[Transcribed page contents]
..........

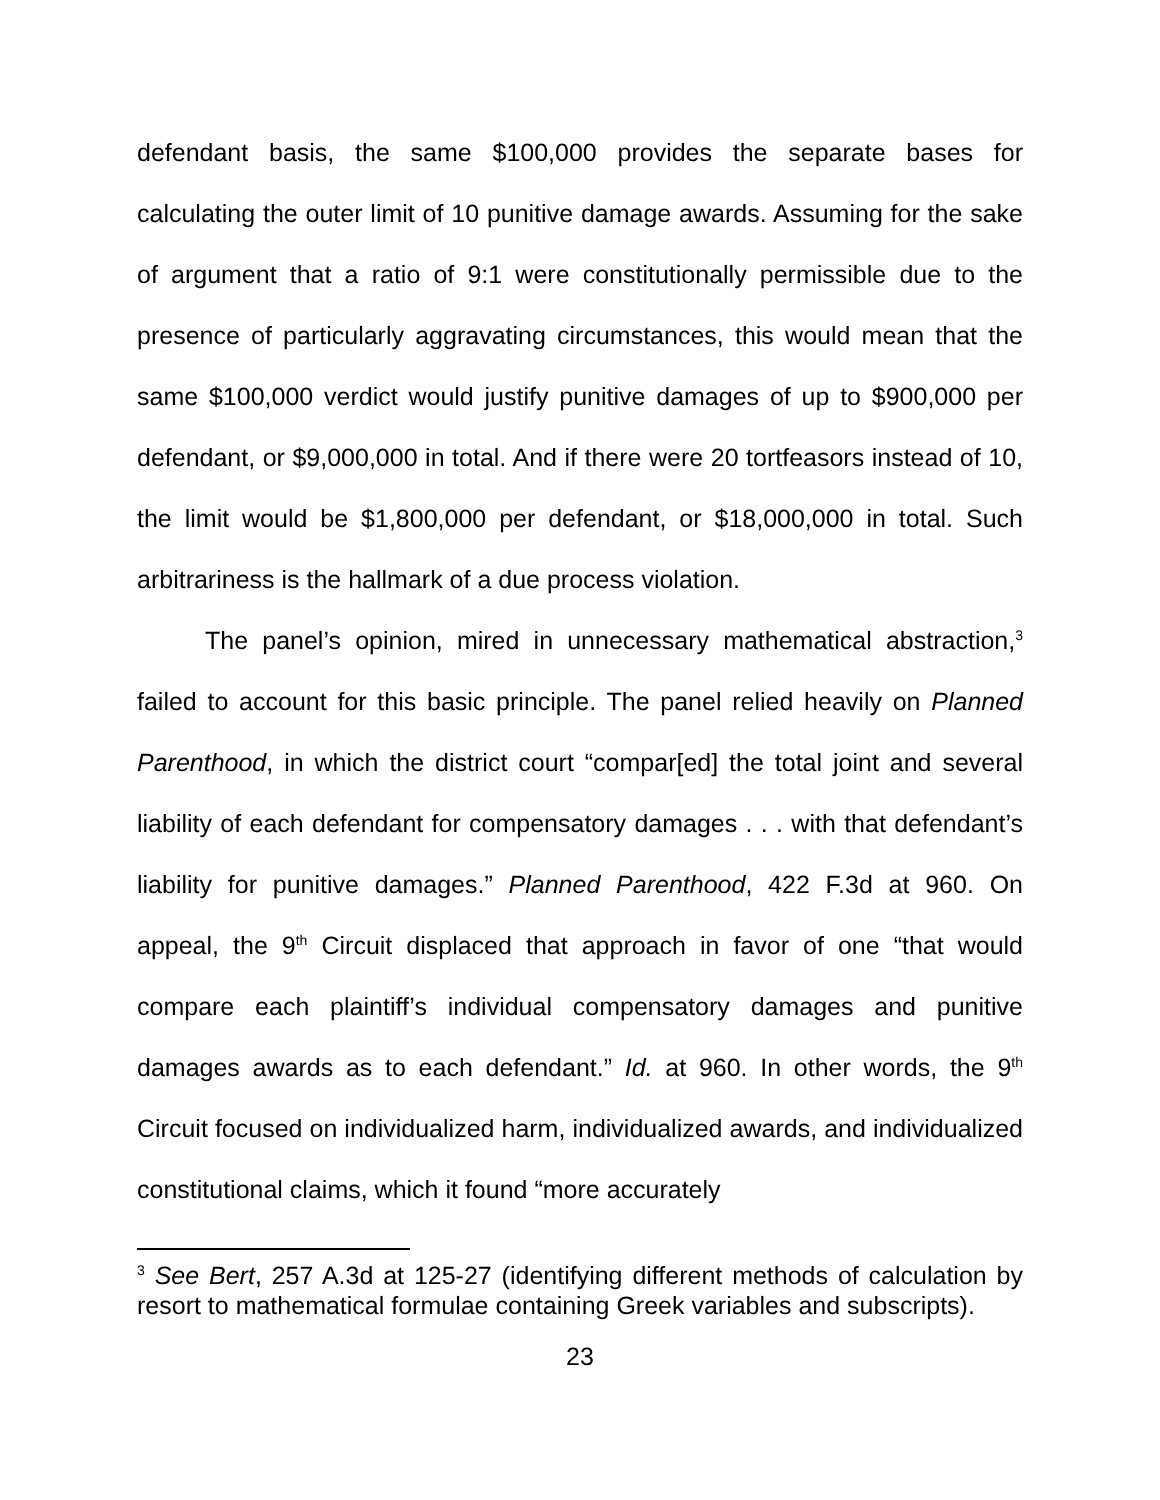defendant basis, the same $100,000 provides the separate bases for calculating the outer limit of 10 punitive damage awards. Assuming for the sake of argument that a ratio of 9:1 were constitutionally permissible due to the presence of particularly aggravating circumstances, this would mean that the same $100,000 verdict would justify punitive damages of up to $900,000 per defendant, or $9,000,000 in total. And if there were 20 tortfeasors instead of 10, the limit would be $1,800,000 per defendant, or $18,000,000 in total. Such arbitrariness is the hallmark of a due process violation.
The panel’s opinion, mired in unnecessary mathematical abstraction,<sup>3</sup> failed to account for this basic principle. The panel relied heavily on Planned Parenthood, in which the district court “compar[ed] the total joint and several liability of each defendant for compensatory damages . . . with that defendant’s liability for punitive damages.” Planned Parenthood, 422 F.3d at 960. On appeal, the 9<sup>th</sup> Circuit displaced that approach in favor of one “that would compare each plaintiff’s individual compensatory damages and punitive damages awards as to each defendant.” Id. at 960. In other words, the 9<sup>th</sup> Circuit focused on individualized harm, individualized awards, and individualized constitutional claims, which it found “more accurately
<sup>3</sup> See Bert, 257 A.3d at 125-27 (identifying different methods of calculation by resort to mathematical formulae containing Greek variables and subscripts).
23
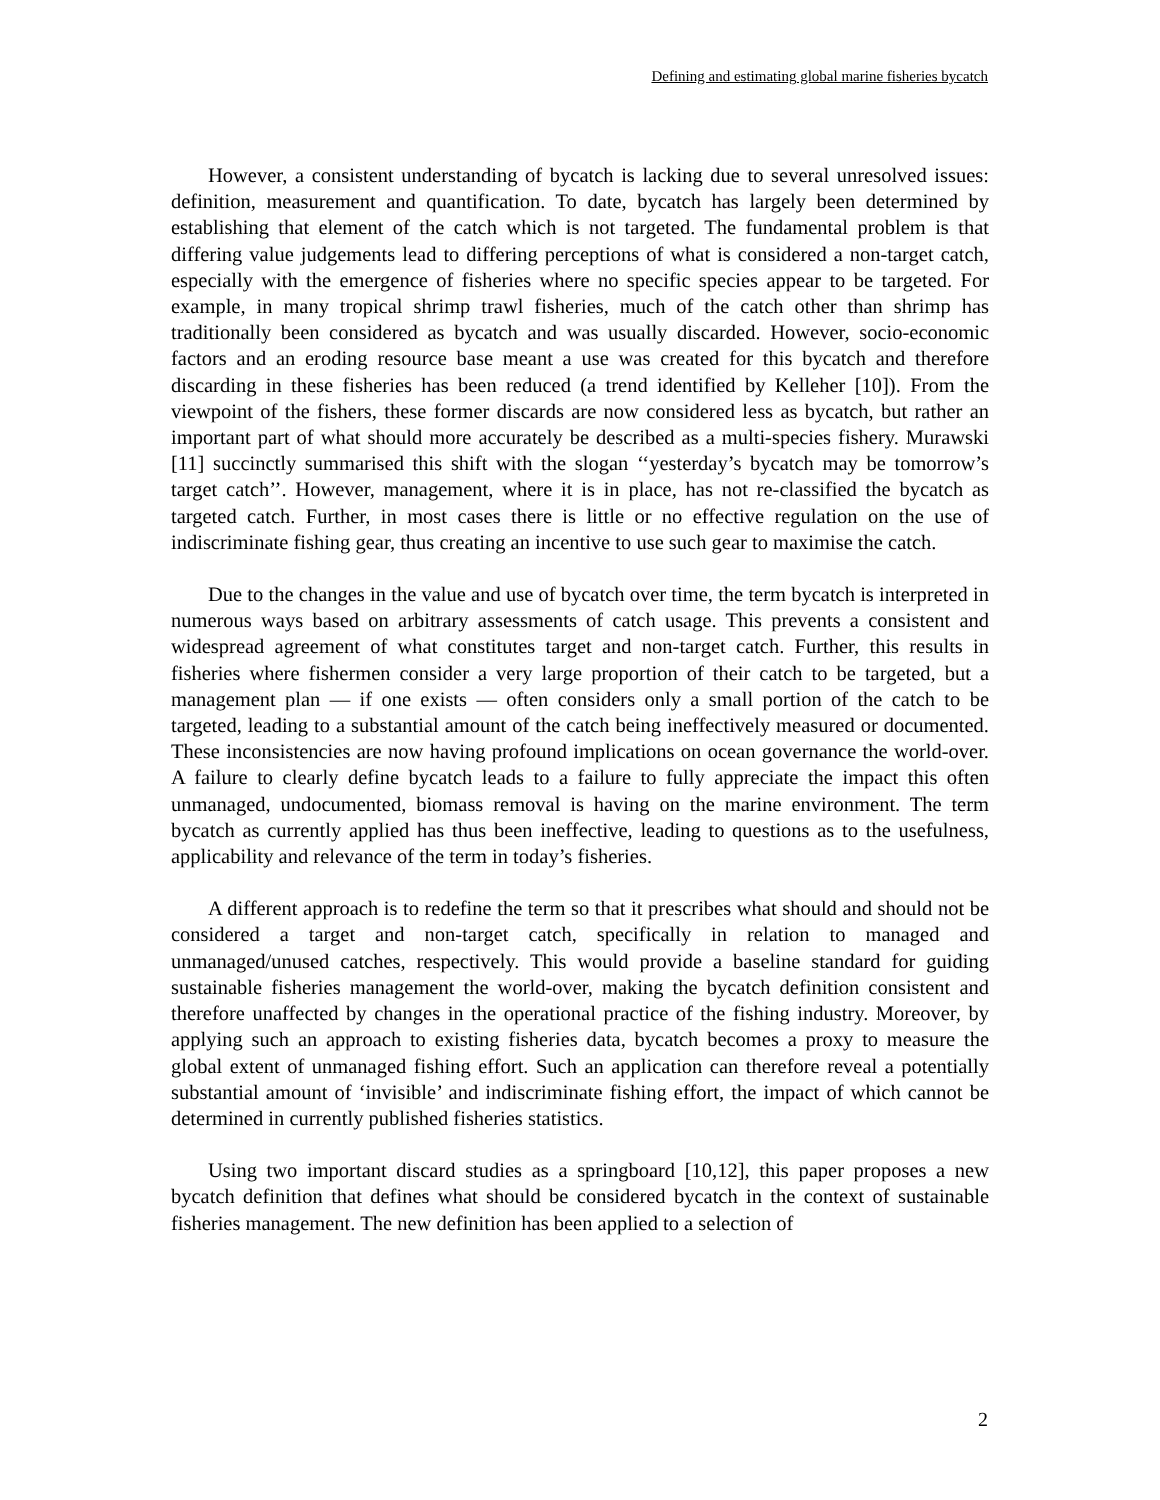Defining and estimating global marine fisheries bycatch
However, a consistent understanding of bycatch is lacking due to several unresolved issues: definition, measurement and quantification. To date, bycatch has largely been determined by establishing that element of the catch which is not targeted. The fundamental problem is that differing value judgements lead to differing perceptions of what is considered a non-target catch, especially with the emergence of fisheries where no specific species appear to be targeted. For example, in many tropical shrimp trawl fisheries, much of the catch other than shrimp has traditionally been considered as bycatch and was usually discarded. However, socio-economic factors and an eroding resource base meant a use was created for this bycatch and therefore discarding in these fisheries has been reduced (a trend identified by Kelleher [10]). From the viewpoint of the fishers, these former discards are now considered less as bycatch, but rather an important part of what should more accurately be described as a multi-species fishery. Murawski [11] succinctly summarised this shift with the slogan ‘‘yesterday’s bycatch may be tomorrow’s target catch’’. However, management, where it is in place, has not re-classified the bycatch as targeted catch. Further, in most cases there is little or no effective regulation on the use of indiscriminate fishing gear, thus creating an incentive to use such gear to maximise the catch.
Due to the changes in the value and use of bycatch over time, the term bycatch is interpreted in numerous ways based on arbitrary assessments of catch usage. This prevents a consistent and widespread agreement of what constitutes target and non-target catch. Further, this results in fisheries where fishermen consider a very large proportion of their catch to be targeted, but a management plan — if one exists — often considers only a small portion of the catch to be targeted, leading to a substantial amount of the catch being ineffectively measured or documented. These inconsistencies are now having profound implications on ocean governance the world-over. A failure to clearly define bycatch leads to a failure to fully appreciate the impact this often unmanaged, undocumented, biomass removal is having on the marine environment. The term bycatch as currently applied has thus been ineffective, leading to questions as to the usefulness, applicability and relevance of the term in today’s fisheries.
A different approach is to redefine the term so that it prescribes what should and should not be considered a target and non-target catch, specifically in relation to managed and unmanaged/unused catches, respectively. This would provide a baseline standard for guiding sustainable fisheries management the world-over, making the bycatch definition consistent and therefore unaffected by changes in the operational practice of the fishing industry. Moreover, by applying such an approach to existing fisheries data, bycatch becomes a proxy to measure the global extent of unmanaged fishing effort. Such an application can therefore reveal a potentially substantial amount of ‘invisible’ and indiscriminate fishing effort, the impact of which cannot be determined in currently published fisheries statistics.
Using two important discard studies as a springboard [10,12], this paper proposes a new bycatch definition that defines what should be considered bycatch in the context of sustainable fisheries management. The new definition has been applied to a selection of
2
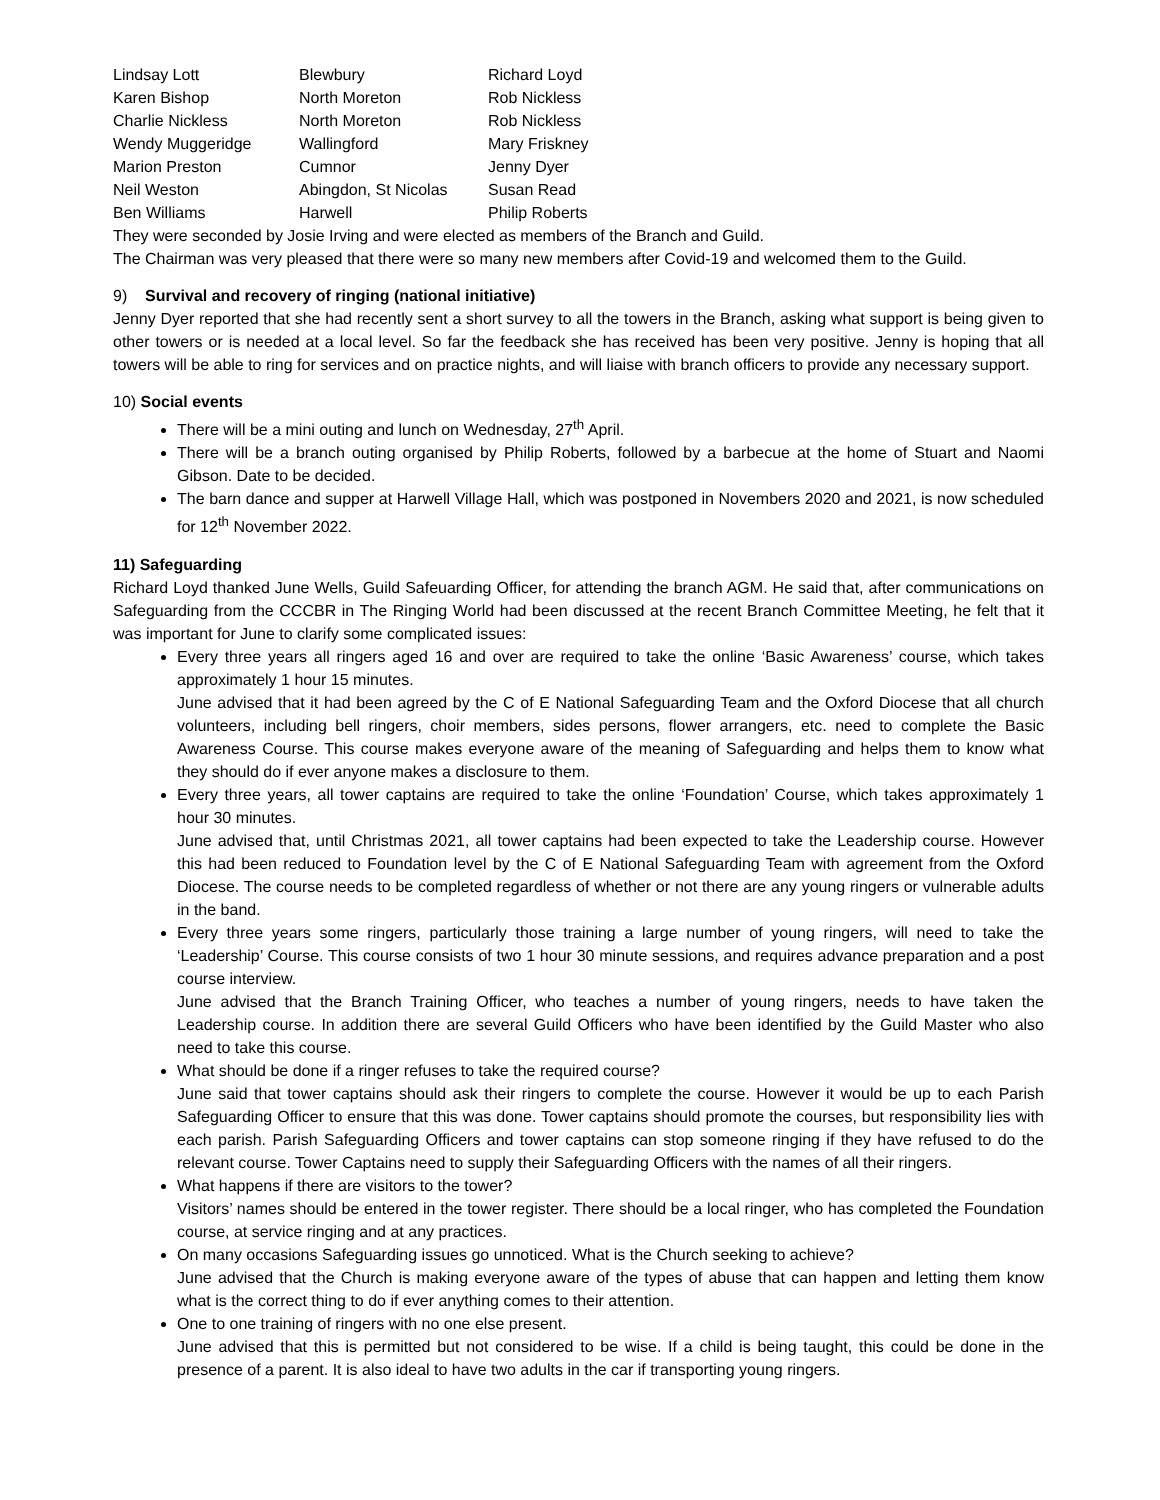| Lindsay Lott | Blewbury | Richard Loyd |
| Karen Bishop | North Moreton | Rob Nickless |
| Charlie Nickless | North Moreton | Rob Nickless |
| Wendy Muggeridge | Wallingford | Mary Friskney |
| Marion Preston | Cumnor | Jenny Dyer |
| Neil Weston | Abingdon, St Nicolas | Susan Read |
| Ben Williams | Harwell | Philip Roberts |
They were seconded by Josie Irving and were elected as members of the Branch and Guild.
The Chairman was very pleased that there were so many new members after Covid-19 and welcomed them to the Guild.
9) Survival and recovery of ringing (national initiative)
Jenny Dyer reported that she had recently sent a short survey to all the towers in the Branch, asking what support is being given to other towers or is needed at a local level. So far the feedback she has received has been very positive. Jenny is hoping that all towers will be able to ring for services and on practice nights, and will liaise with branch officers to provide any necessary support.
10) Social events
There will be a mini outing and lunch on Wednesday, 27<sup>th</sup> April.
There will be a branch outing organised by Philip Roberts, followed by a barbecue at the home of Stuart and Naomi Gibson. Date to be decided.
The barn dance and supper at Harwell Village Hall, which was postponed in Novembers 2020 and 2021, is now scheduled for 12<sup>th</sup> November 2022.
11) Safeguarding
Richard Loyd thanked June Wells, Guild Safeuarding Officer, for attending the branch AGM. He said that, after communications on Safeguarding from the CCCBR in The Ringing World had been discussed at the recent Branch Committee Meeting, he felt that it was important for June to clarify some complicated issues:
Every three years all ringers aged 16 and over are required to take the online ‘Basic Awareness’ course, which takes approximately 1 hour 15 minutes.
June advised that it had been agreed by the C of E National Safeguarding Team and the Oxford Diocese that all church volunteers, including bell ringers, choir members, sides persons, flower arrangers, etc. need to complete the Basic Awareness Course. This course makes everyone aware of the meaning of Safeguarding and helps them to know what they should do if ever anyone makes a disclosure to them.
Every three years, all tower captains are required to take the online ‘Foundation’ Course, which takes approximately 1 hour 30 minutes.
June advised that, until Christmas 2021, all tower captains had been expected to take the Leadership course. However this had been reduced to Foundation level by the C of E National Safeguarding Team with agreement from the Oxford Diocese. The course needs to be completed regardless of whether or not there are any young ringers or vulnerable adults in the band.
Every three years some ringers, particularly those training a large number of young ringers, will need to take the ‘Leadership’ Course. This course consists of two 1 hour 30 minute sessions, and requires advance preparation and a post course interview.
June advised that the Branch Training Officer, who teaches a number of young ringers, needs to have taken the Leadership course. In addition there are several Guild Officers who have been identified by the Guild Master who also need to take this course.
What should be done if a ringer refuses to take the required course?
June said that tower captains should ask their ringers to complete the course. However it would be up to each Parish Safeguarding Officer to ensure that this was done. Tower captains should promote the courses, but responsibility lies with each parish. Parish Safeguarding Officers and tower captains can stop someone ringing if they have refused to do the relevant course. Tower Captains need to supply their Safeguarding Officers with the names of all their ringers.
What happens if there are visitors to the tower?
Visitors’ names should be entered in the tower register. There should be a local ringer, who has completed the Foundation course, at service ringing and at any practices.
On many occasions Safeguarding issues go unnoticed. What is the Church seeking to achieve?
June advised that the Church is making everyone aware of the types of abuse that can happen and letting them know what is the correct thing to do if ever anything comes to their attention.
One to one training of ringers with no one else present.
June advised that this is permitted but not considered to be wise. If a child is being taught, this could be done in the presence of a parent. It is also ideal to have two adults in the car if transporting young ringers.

..........

• About this exercise:
Output each line above exactly. Skip the images.

• Written answer:
defendant basis, the same $100,000 provides the separate bases for calculating the outer limit of 10 punitive damage awards. Assuming for the sake of argument that a ratio of 9:1 were constitutionally permissible due to the presence of particularly aggravating circumstances, this would mean that the same $100,000 verdict would justify punitive damages of up to $900,000 per defendant, or $9,000,000 in total. And if there were 20 tortfeasors instead of 10, the limit would be $1,800,000 per defendant, or $18,000,000 in total. Such arbitrariness is the hallmark of a due process violation.
The panel’s opinion, mired in unnecessary mathematical abstraction,<sup>3</sup> failed to account for this basic principle. The panel relied heavily on Planned Parenthood, in which the district court “compar[ed] the total joint and several liability of each defendant for compensatory damages . . . with that defendant’s liability for punitive damages.” Planned Parenthood, 422 F.3d at 960. On appeal, the 9<sup>th</sup> Circuit displaced that approach in favor of one “that would compare each plaintiff’s individual compensatory damages and punitive damages awards as to each defendant.” Id. at 960. In other words, the 9<sup>th</sup> Circuit focused on individualized harm, individualized awards, and individualized constitutional claims, which it found “more accurately
<sup>3</sup> See Bert, 257 A.3d at 125-27 (identifying different methods of calculation by resort to mathematical formulae containing Greek variables and subscripts).
23
Defining and estimating global marine fisheries bycatch
However, a consistent understanding of bycatch is lacking due to several unresolved issues: definition, measurement and quantification. To date, bycatch has largely been determined by establishing that element of the catch which is not targeted. The fundamental problem is that differing value judgements lead to differing perceptions of what is considered a non-target catch, especially with the emergence of fisheries where no specific species appear to be targeted. For example, in many tropical shrimp trawl fisheries, much of the catch other than shrimp has traditionally been considered as bycatch and was usually discarded. However, socio-economic factors and an eroding resource base meant a use was created for this bycatch and therefore discarding in these fisheries has been reduced (a trend identified by Kelleher [10]). From the viewpoint of the fishers, these former discards are now considered less as bycatch, but rather an important part of what should more accurately be described as a multi-species fishery. Murawski [11] succinctly summarised this shift with the slogan ‘‘yesterday’s bycatch may be tomorrow’s target catch’’. However, management, where it is in place, has not re-classified the bycatch as targeted catch. Further, in most cases there is little or no effective regulation on the use of indiscriminate fishing gear, thus creating an incentive to use such gear to maximise the catch.
Due to the changes in the value and use of bycatch over time, the term bycatch is interpreted in numerous ways based on arbitrary assessments of catch usage. This prevents a consistent and widespread agreement of what constitutes target and non-target catch. Further, this results in fisheries where fishermen consider a very large proportion of their catch to be targeted, but a management plan — if one exists — often considers only a small portion of the catch to be targeted, leading to a substantial amount of the catch being ineffectively measured or documented. These inconsistencies are now having profound implications on ocean governance the world-over. A failure to clearly define bycatch leads to a failure to fully appreciate the impact this often unmanaged, undocumented, biomass removal is having on the marine environment. The term bycatch as currently applied has thus been ineffective, leading to questions as to the usefulness, applicability and relevance of the term in today’s fisheries.
A different approach is to redefine the term so that it prescribes what should and should not be considered a target and non-target catch, specifically in relation to managed and unmanaged/unused catches, respectively. This would provide a baseline standard for guiding sustainable fisheries management the world-over, making the bycatch definition consistent and therefore unaffected by changes in the operational practice of the fishing industry. Moreover, by applying such an approach to existing fisheries data, bycatch becomes a proxy to measure the global extent of unmanaged fishing effort. Such an application can therefore reveal a potentially substantial amount of ‘invisible’ and indiscriminate fishing effort, the impact of which cannot be determined in currently published fisheries statistics.
Using two important discard studies as a springboard [10,12], this paper proposes a new bycatch definition that defines what should be considered bycatch in the context of sustainable fisheries management. The new definition has been applied to a selection of
2
| Lindsay Lott | Blewbury | Richard Loyd |
| Karen Bishop | North Moreton | Rob Nickless |
| Charlie Nickless | North Moreton | Rob Nickless |
| Wendy Muggeridge | Wallingford | Mary Friskney |
| Marion Preston | Cumnor | Jenny Dyer |
| Neil Weston | Abingdon, St Nicolas | Susan Read |
| Ben Williams | Harwell | Philip Roberts |
They were seconded by Josie Irving and were elected as members of the Branch and Guild.
The Chairman was very pleased that there were so many new members after Covid-19 and welcomed them to the Guild.
9) Survival and recovery of ringing (national initiative)
Jenny Dyer reported that she had recently sent a short survey to all the towers in the Branch, asking what support is being given to other towers or is needed at a local level. So far the feedback she has received has been very positive. Jenny is hoping that all towers will be able to ring for services and on practice nights, and will liaise with branch officers to provide any necessary support.
10) Social events
There will be a mini outing and lunch on Wednesday, 27<sup>th</sup> April.
There will be a branch outing organised by Philip Roberts, followed by a barbecue at the home of Stuart and Naomi Gibson. Date to be decided.
The barn dance and supper at Harwell Village Hall, which was postponed in Novembers 2020 and 2021, is now scheduled for 12<sup>th</sup> November 2022.
11) Safeguarding
Richard Loyd thanked June Wells, Guild Safeuarding Officer, for attending the branch AGM. He said that, after communications on Safeguarding from the CCCBR in The Ringing World had been discussed at the recent Branch Committee Meeting, he felt that it was important for June to clarify some complicated issues:
Every three years all ringers aged 16 and over are required to take the online ‘Basic Awareness’ course, which takes approximately 1 hour 15 minutes.
June advised that it had been agreed by the C of E National Safeguarding Team and the Oxford Diocese that all church volunteers, including bell ringers, choir members, sides persons, flower arrangers, etc. need to complete the Basic Awareness Course. This course makes everyone aware of the meaning of Safeguarding and helps them to know what they should do if ever anyone makes a disclosure to them.
Every three years, all tower captains are required to take the online ‘Foundation’ Course, which takes approximately 1 hour 30 minutes.
June advised that, until Christmas 2021, all tower captains had been expected to take the Leadership course. However this had been reduced to Foundation level by the C of E National Safeguarding Team with agreement from the Oxford Diocese. The course needs to be completed regardless of whether or not there are any young ringers or vulnerable adults in the band.
Every three years some ringers, particularly those training a large number of young ringers, will need to take the ‘Leadership’ Course. This course consists of two 1 hour 30 minute sessions, and requires advance preparation and a post course interview.
June advised that the Branch Training Officer, who teaches a number of young ringers, needs to have taken the Leadership course. In addition there are several Guild Officers who have been identified by the Guild Master who also need to take this course.
What should be done if a ringer refuses to take the required course?
June said that tower captains should ask their ringers to complete the course. However it would be up to each Parish Safeguarding Officer to ensure that this was done. Tower captains should promote the courses, but responsibility lies with each parish. Parish Safeguarding Officers and tower captains can stop someone ringing if they have refused to do the relevant course. Tower Captains need to supply their Safeguarding Officers with the names of all their ringers.
What happens if there are visitors to the tower?
Visitors’ names should be entered in the tower register. There should be a local ringer, who has completed the Foundation course, at service ringing and at any practices.
On many occasions Safeguarding issues go unnoticed. What is the Church seeking to achieve?
June advised that the Church is making everyone aware of the types of abuse that can happen and letting them know what is the correct thing to do if ever anything comes to their attention.
One to one training of ringers with no one else present.
June advised that this is permitted but not considered to be wise. If a child is being taught, this could be done in the presence of a parent. It is also ideal to have two adults in the car if transporting young ringers.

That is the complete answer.